24 core test executables covering all layers (the authoritative live set is the PJ_DATASTORE_TESTS list plus the explicitly-added targets in CMakeLists.txt):

TestCoverage
buffer_testRawBuffer, BitVector
column_buffer_testTypedColumnBuffer per-type append/read, validity
type_registry_testSchema registration, lookup, evolution
encoding_testAll 5 encoding types: constant, FOR, dictionary, packed bool, raw
chunk_testTopicChunkBuilder row/bulk paths, seal, read-back
topic_storage_testCommit ordering, eviction, metadata
out_of_order_ingest_testout-of-order ingest (overlapping chunks, retention floor)
query_testRangeCursor, latestAt, edge cases
series_reader_testSeriesReader, SeriesCursor, series sample bounds/lookups
engine_integration_testFull DataEngine + DataWriter + DataReader round-trip
derived_engine_testSISO/MIMO transforms, topological order, incremental + batch recompute
array_expansion_testexpandArray, clamping, cross-builder expansion
regression_testBug-specific regression cases
sequential_uid_testSequentialUID allocation
object_store_testObjectStore owned/lazy push, latest-at, retention, flushTo
plugin_data_host_object_testObject-write host bridges (pj.source_object_write / pj.parser_object_write) onto ObjectStore
plugin_data_host_object_read_testToolbox object-read host (pj.toolbox_object_read) queries
plugin_parser_object_write_testParser plugin writing canonical builtin objects through the object-write host
streaming_mirror_teststreaming two-engine flushTo/setTarget mirror
sample_testSample value type
data_processor_testPJ::proc::DataProcessor base
processor_siso_adapter_testProcessorSisoAdapter (processor as DerivedEngine node)
arrow_import_testArrow IPC schema parsing and batch import
arrow_stream_round_trip_testv4 Arrow C Data Interface round-trip (Phase 1b)

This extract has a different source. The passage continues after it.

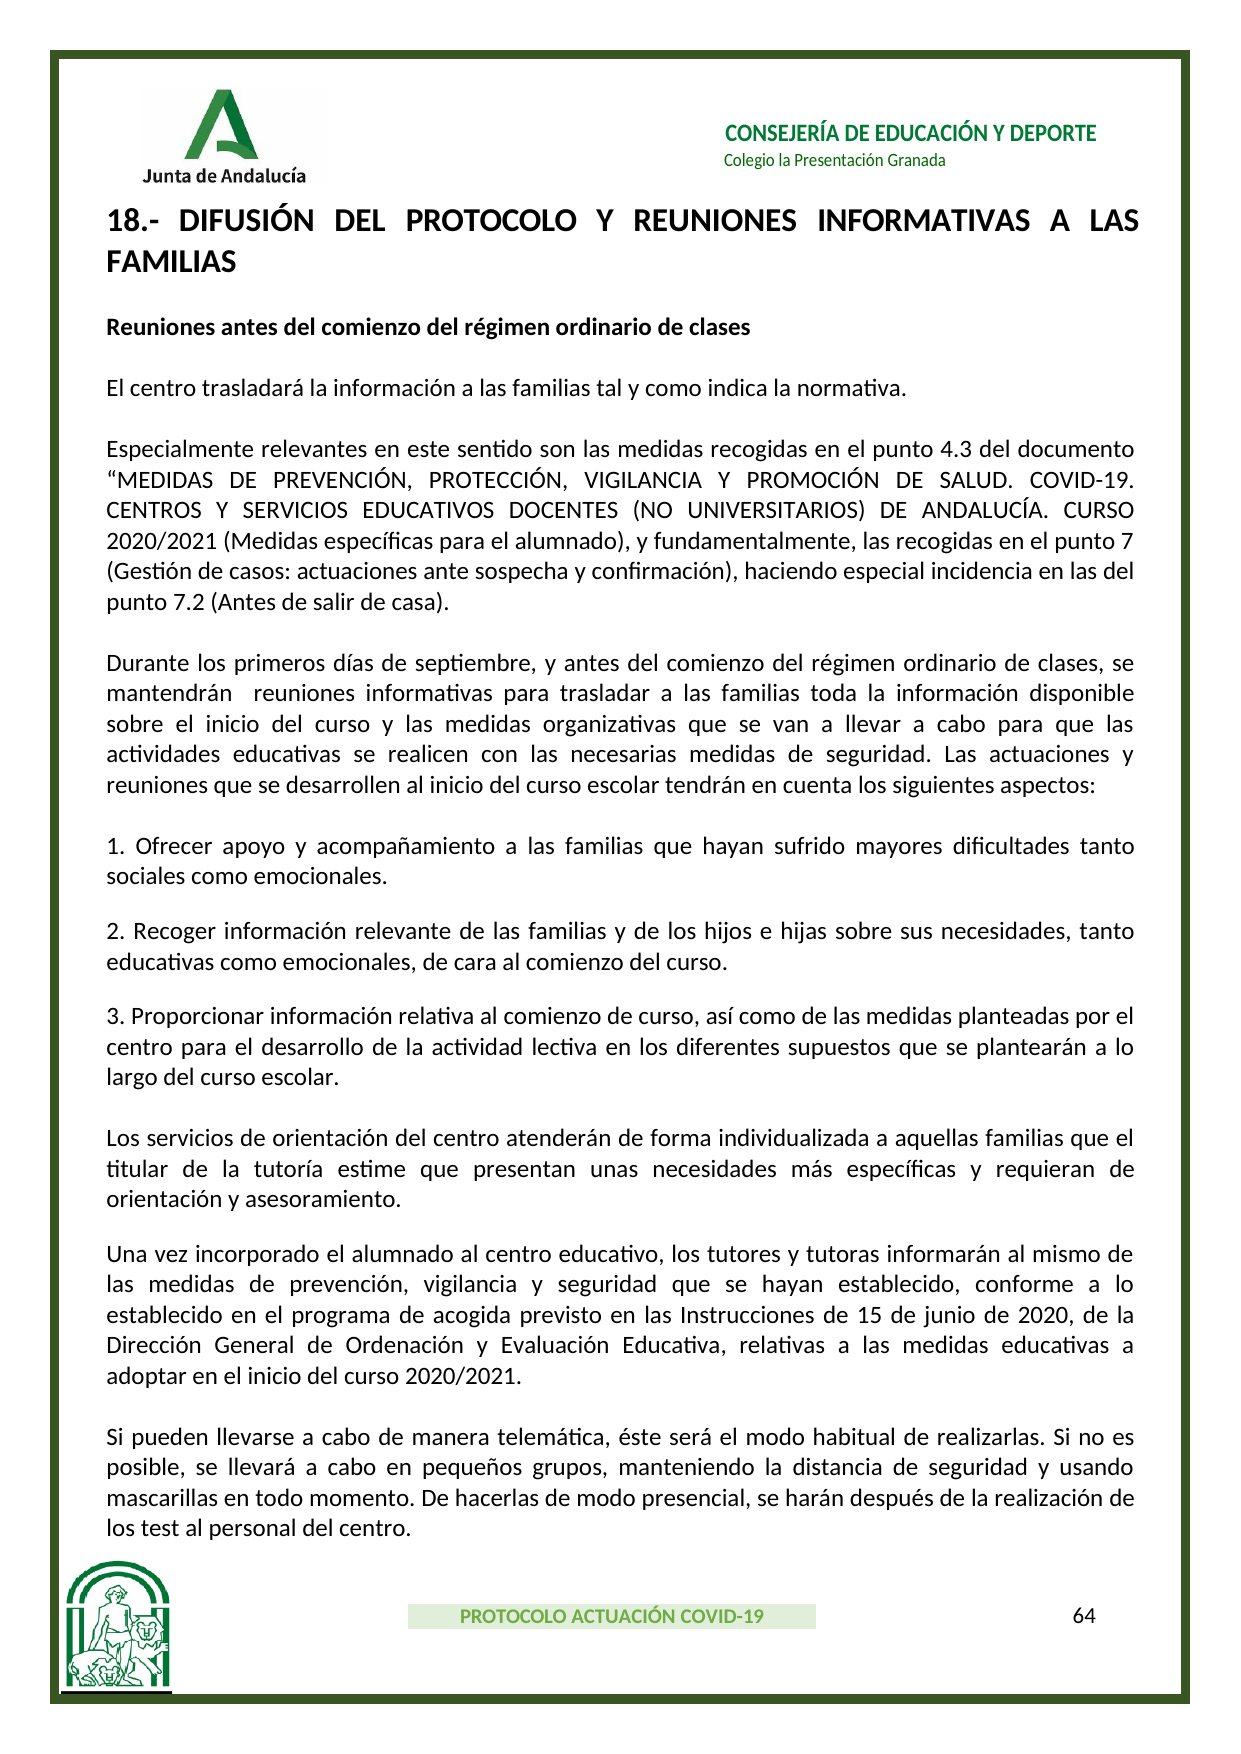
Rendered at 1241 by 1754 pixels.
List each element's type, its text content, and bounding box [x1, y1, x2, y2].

Disabled pending the Phase 1b v4-ABI rewrite (commented out in CMakeLists.txt, .cpp files still on disk): plugin_host_write_test (v3 appendArrowIpc/readSeries write path) and plugin_host_read_test (v3 toolbox read path; rewrite for read_series_arrow).

Build and run from the PJ4 repo root: ./build.sh, then ctest --test-dir build (e.g. ctest --test-dir build -R object_store_test).